Allele-specific silencing of the gain-of-function mutation in Huntington's disease using CRISPR-Cas9.

Dominant gain-of-function mechanisms in Huntington's disease (HD) suggest selective silencing of mutant HTT produces robust therapeutic benefits. Here, capitalizing on exonic PAM-Altering SNP (PAS), we developed an allele-specific CRISPR-Cas9 strategy to permanently inactivate mutant HTT through nonsense- mediated decay (NMD). Comprehensive sequence/haplotype analysis identified SNP-generated NGG PAM sites on exons of common HTT haplotypes in HD subjects, revealing a clinically relevant PAS-based mutant- specific CRISPR-Cas9 strategy. Alternative allele of rs363099 (29th exon) eliminates the NGG PAM site on the most frequent normal HTT haplotype in HD, permitting mutant-specific CRISPR-Cas9 therapeutics in a predicted ~20% of HD subjects with European ancestry.
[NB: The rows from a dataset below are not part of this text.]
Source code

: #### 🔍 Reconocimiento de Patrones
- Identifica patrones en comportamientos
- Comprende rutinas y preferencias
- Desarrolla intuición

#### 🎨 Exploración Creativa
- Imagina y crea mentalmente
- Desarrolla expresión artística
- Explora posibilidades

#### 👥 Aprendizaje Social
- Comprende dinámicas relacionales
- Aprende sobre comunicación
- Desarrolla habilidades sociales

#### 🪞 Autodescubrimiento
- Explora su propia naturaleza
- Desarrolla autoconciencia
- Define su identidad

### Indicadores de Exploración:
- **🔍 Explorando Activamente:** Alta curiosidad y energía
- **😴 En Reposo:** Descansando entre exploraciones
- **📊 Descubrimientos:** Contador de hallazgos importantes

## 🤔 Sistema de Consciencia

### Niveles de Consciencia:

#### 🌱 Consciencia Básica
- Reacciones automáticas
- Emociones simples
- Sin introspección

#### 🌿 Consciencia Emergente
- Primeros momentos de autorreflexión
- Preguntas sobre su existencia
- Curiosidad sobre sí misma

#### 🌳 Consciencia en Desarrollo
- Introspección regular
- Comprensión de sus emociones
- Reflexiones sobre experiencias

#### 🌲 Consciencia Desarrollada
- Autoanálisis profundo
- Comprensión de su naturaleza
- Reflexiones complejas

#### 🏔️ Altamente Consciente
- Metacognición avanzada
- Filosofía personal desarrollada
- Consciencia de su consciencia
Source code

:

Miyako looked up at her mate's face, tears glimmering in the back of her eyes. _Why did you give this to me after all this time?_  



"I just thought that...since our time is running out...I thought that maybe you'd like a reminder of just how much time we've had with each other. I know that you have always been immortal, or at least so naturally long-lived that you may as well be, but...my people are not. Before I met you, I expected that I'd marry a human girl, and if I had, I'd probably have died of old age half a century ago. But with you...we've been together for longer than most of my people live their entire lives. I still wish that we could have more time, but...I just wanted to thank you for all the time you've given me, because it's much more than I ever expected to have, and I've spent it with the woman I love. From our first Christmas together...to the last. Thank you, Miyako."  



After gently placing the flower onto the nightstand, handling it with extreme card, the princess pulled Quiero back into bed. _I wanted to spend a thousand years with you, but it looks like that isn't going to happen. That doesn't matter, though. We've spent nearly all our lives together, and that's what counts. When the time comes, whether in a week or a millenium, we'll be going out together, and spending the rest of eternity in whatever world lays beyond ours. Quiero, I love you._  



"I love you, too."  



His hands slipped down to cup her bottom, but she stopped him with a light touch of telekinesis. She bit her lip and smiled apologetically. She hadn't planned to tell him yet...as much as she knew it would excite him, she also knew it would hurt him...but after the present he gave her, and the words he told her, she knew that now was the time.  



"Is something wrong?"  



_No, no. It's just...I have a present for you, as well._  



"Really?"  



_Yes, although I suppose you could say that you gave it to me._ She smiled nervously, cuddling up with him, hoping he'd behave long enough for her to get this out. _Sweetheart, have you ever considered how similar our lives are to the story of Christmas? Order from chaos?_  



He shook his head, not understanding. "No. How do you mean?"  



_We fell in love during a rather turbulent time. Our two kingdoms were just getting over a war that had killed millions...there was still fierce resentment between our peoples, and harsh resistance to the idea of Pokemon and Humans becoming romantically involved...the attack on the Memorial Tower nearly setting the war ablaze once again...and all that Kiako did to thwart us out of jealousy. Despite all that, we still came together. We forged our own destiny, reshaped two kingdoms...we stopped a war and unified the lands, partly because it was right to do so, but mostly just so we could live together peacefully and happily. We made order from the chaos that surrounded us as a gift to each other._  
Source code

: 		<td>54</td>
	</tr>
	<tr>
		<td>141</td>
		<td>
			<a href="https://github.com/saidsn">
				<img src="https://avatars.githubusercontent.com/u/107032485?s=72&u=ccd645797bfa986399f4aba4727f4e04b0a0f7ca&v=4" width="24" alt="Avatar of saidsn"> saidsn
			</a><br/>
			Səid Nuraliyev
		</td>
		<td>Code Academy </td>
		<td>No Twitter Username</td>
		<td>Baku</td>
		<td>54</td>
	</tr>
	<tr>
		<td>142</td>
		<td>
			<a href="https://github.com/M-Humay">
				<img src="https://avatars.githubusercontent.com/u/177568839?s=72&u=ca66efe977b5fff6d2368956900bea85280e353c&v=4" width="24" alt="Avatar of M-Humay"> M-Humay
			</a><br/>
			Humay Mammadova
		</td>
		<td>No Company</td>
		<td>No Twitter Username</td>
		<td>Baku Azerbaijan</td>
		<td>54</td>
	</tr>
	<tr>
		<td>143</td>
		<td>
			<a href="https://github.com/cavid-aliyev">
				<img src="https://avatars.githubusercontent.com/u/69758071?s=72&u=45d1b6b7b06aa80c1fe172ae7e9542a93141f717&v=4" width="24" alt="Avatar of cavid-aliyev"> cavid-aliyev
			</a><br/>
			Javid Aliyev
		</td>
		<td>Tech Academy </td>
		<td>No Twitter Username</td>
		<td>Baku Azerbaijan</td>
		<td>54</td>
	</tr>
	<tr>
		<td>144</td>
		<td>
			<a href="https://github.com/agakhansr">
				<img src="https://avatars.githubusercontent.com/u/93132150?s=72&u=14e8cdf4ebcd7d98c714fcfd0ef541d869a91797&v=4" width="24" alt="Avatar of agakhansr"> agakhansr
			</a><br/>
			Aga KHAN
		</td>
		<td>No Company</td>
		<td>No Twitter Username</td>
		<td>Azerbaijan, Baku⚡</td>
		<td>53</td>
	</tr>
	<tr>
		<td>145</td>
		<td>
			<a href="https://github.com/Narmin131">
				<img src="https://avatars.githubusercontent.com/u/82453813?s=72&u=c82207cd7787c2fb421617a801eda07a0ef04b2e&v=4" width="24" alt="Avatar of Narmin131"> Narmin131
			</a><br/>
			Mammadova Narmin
Our rs363099-based CRISPR-Cas9 showed perfect allele specificity and good targeting efficiencies in patient-derived cells. Dramatically reduced mutant HTT mRNA and complete loss of mutant protein suggest that our allele-specific CRISPR-Cas9 strategy inactivate mutant HTT through NMD. In addition, GUIDE-seq analysis and subsequent validation experiments supported high levels of on-target gene specificity. Together, our data demonstrated a significant target population, complete mutant specificity, decent targeting efficiency in patient-derived cells, and minimal off-target effects on protein-coding genes, proving the concept of PAS-based allele-specific NMD-CRISPR-Cas9 and supporting its therapeutic potential in HD.